Return legs in Champions Cup offer chance at redemption
Despite heavy defeat to Munster, Leicester have good track record in return games
Dejected Leicester Tigers players after their 38-0 defeat to Munster at Thomond Park on Saturday. Photograph: David Rogers/Getty Images.
A week can indeed be a long time in rugby. Almost uniquely in the rugby calendar, rounds three and four of the European Champions Cup offers vanquished teams the opportunity for redemption, salvation, revenge – call it what you will – only a week later. And nothing seems to motivate a team more than having a whiff of vengeance in their nostrils.
Irish rugby only has to recall the events of November to realise this, and specifically the All Blacks’ mood when pitching up at the Aviva Stadium a fortnight after being beaten in Chicago.
By rights, the scale of Munster’s 38-0 win over Leicester Tigers should make them warm favourites to reverse the Tigers back-to-back wins over them at the same point only a year ago.
However, history has taught us that there is no more vengeful team at this stage of the competition than the wounded Tigers.
In their 19 years competing in the European Cup, no-one has ever completed a back-to-back double over the two-time champions and five-time finalists. Six times in the current format Leicester have lost in round three, all of them away, and in the ensuing half dozen revenge missions a week later they have won five and drawn one at Welford Road.
Most strikingly, when losing by 33-0 to Ulster in 2003, they bounced back the following weekend to win 49-7. It’s also worth recording that in their last 32 European games at Welford Road, Leicester have lost once.
A packed Welford Road next Saturday afternoon will be every bit as febrile as Thomond Park was last Saturday. Although they are largely unchanged from last season, Munster’s mentality is in a different place, and so too their defence.
There is a new aggression to their defensive line speed, and more of a mix between choke and chop tackles. Cue the nil part. Take a bow Jacques Nienaber.
But likewise Leicester’s mentality and physicality will be in a different place next Saturday, if hopefully not on the scale of Manu Tuilagi’s wildness. At the very least, though, Leicester will not permit Munster to dominate the collisions as they did at Thomond Park.
As an aside, Glasgow’s win over a Racing team seemingly having lost some of their desire since last season’s French championship win, leaves the Parisians – last season’s finalists – fighting for their Euro survival next Friday night.
Were Glasgow to complete a double, it’s conceivable Munster will face Racing’s espoirs away and at home when renewing acquaintances with Ronan O’Gara in the new year.
· · · ·
[GIVEN INSTRUCTION]
In the rugby report, starting with "There is a new" and going on through "at Thomond Park.", give the passage again with "collisions" swapped for "breakdowns".

[STORED DATA]
· · · ·
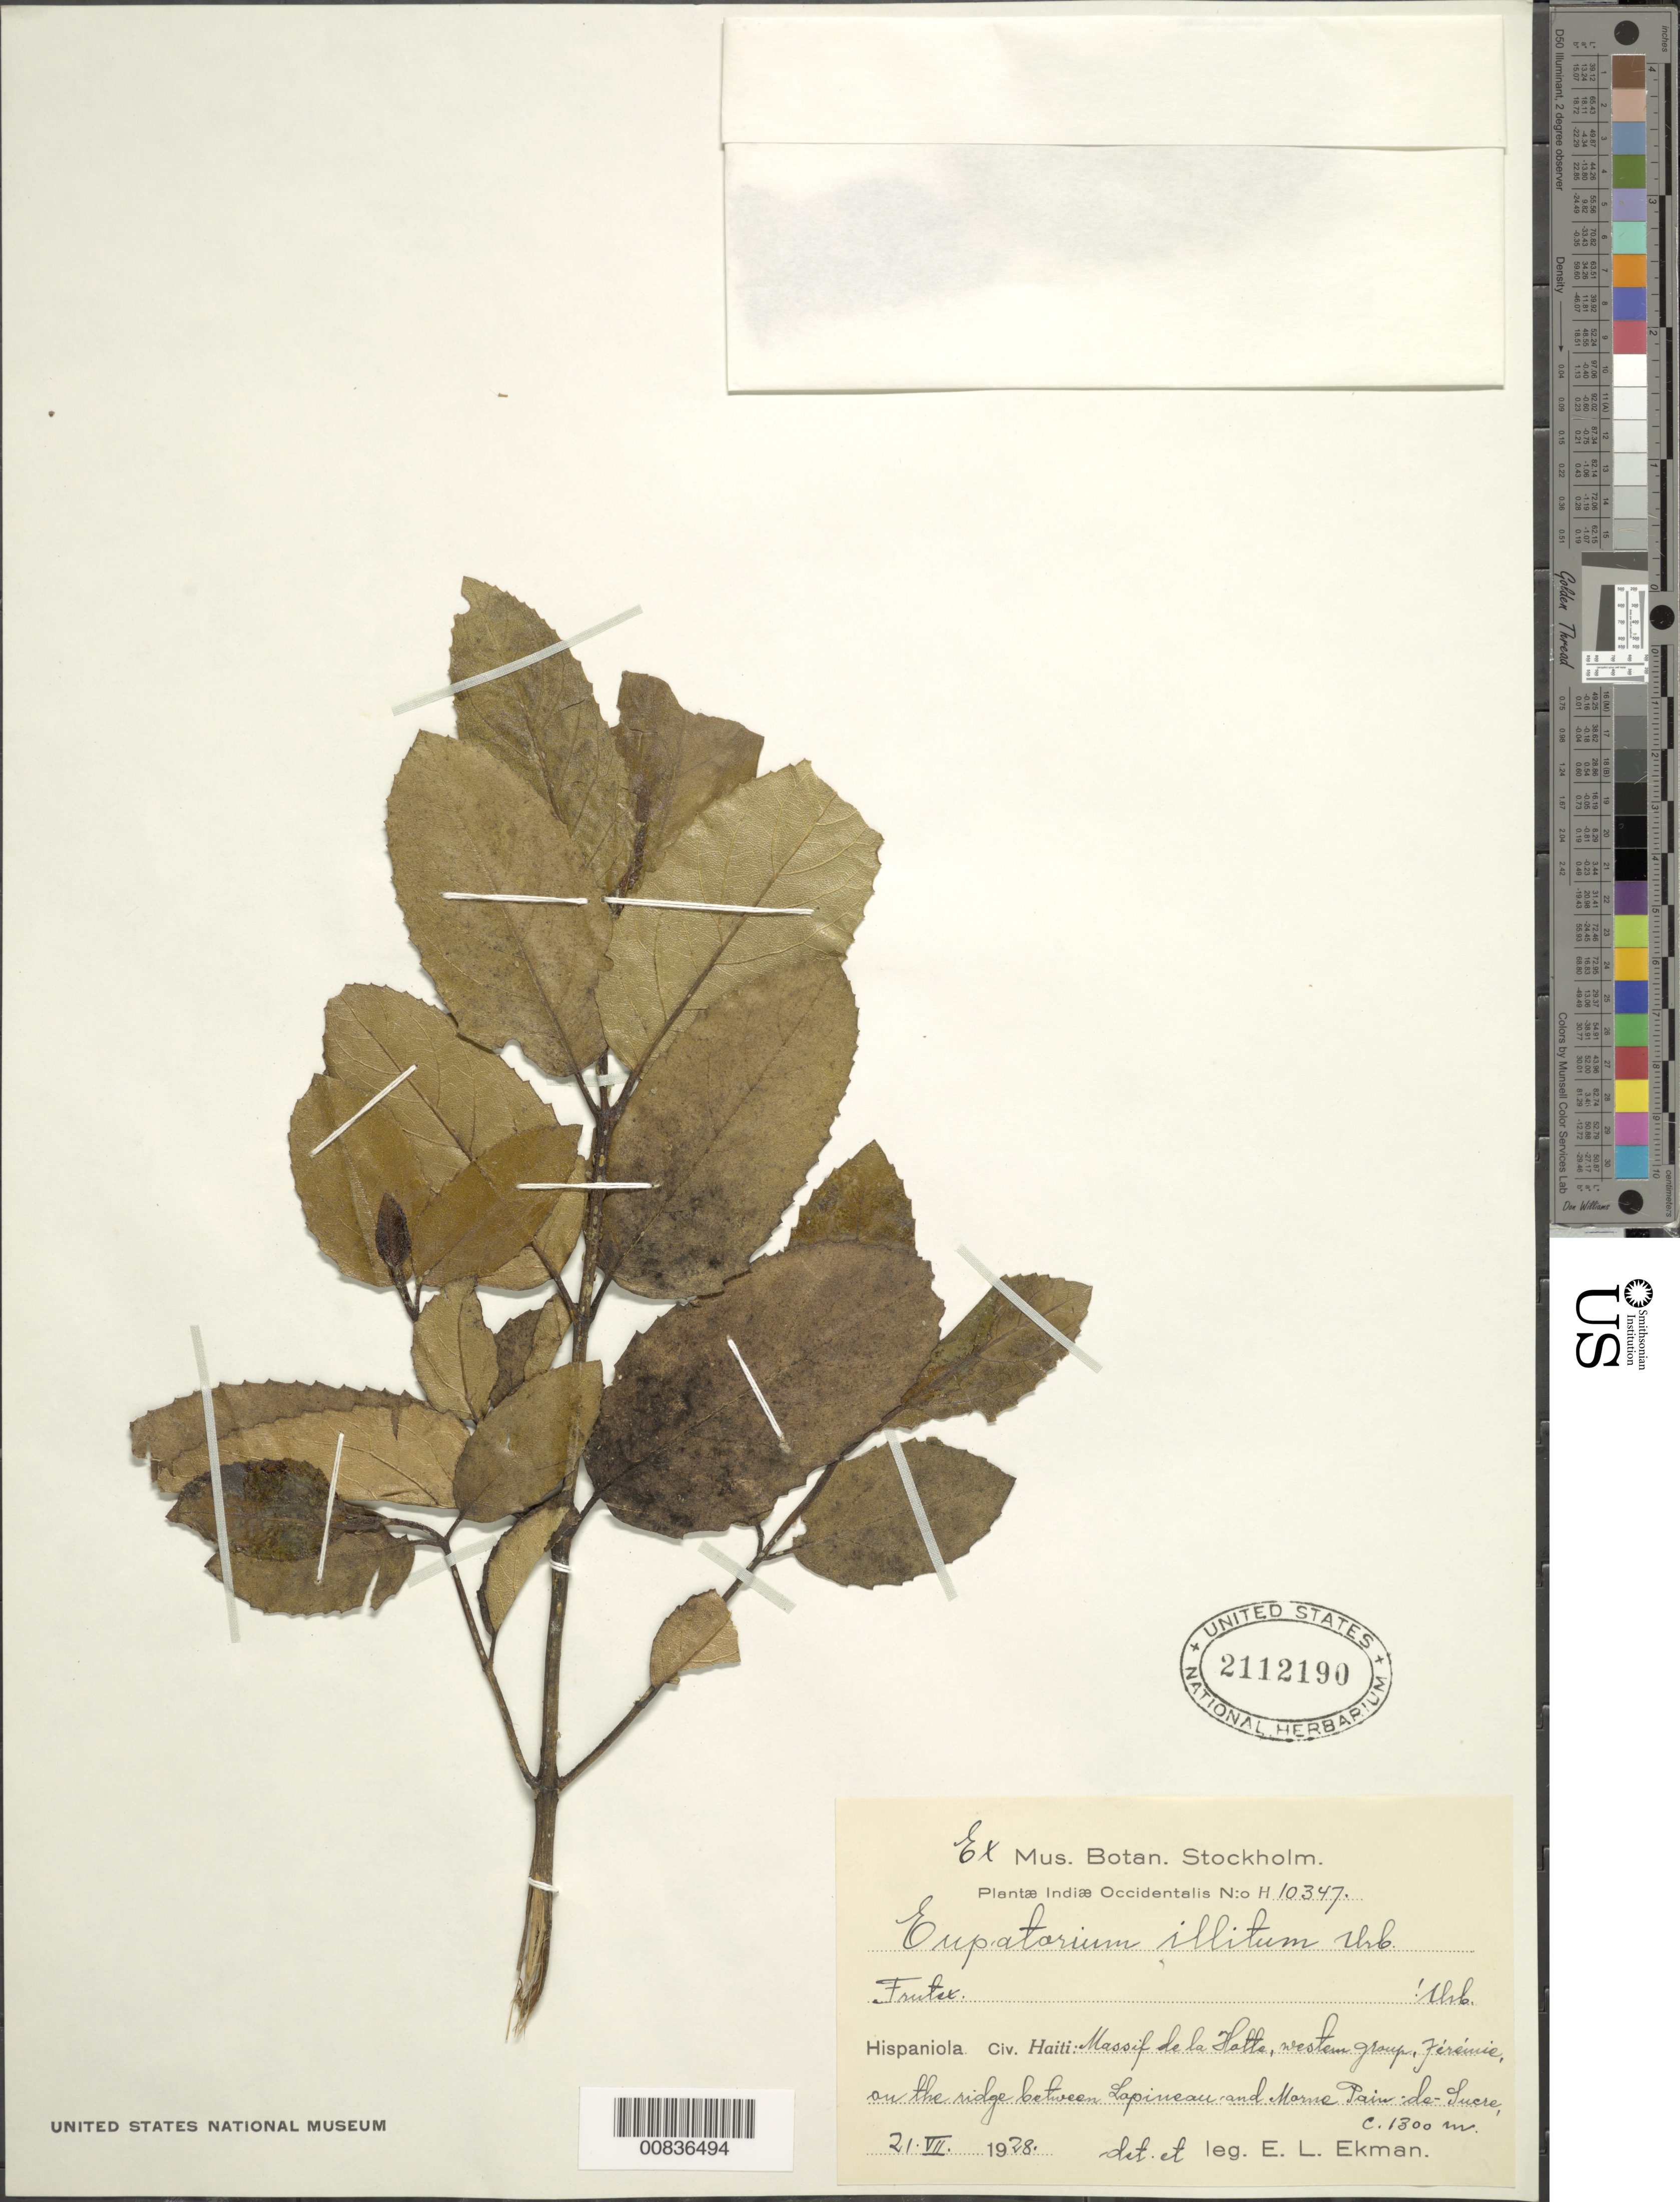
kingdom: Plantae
· · · ·
[SOLUTION BELOW]
There is a new aggression to their defensive line speed, and more of a mix between choke and chop tackles. Cue the nil part. Take a bow Jacques Nienaber.
But likewise Leicester’s mentality and physicality will be in a different place next Saturday, if hopefully not on the scale of Manu Tuilagi’s wildness. At the very least, though, Leicester will not permit Munster to dominate the breakdowns as they did at Thomond Park.